Obtaining a full time position at a college is no easy feat. Professors tend to stay with a job and as a result the full time faculty positions that become available tend to be highly competitive when it comes time to fill those slots. A tenured job like this is very attractive and being these full time teaching positions are extremely desirable, it is not uncommon that a high pool of candidates will be applying.
So what do you do to separate yourself from other applicants?
*Networking. This is extremely valuable and can’t be emphasized enough. Attend any event or invite you receive that is associated with academia. When I worked for a college, I learned networking was an important part of becoming a member of the college community.
*Education. You’ll need a strong educational background to be accepted for a teaching position. Colleges may ask for official transcripts with your application.
*Develop a strong resume and portfolio. This is another important step in your mission to obtaining a teaching position. My boss always expected an applicant to have examples of accomplished work. If you don’t have much experience, you might want to consider teaching some non-credit courses to get your feet wet.
*Apply for adjunct positions. What better way to get your foot in the door than to start by teaching a class or two each semester? By doing this you become part of the faculty and when a full time position opens up, you’ll already be known. If one doesn’t open up, having held part time teaching positions will demonstrate you have a level of experience when you apply at other universities.
*Learn how to find positions. Perform job searches on a regular basis using professional resources. It is unlikely to find these jobs advertised on bulletin boards or in the classified. Learn the where and the how faculty openings are advertised.
*Fine tune your people skills. You can possess all the tangible knowledge in the world, but without having strength in the “soft skills”, you’re likely to be passed over for the job. I worked with an adjunct professor who had no personable skills and students constantly filed complaints about his style of teaching and non-support in the classroom. His classes began to frequently be cancelled for low enrollment and the administration stopped asking him to teach courses. A college won’t want to waste time on a faculty member that cannot effectively engage students.

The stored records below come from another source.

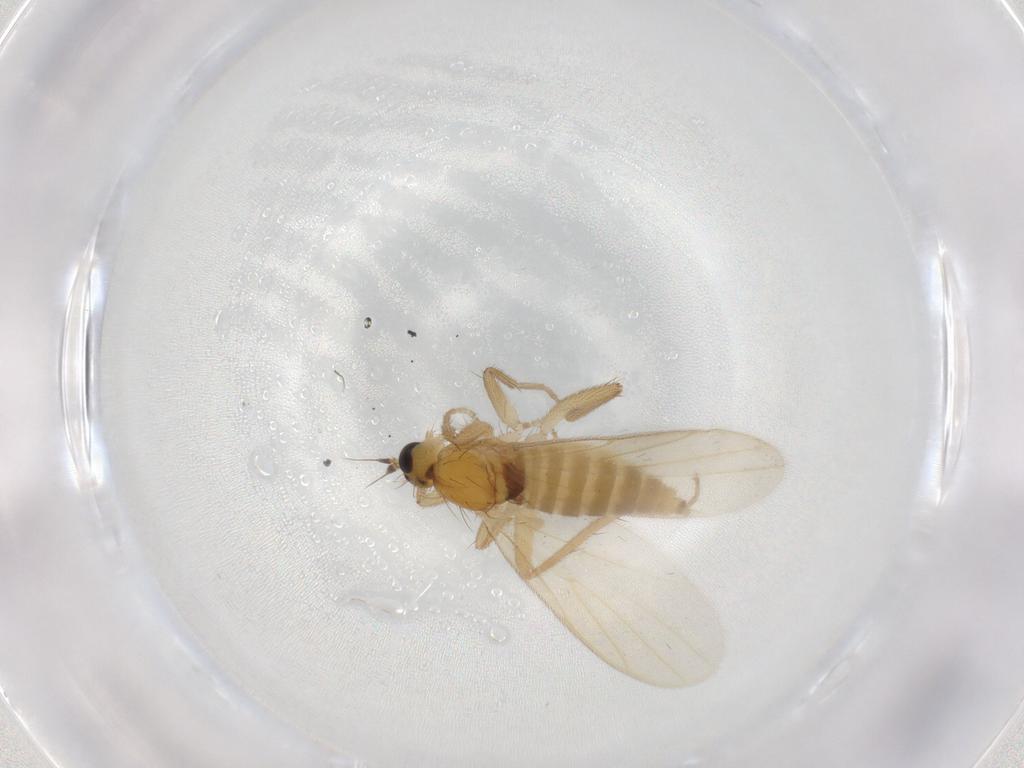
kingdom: Animalia
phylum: Arthropoda
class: Insecta
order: Diptera
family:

These are some of the observations I’ve made while working in a college administrative office with administrators and in talking with faculty members. Paying careful attention to detail will aid you in your quest to landing a full time faculty position. Faculty positions are highly coveted and very competitive, and in carefully cultivating your experience and credentials, you will be a stronger applicant. By having the patience and tenacity to carefully develop your qualifications for the job, it will be well worth the wait.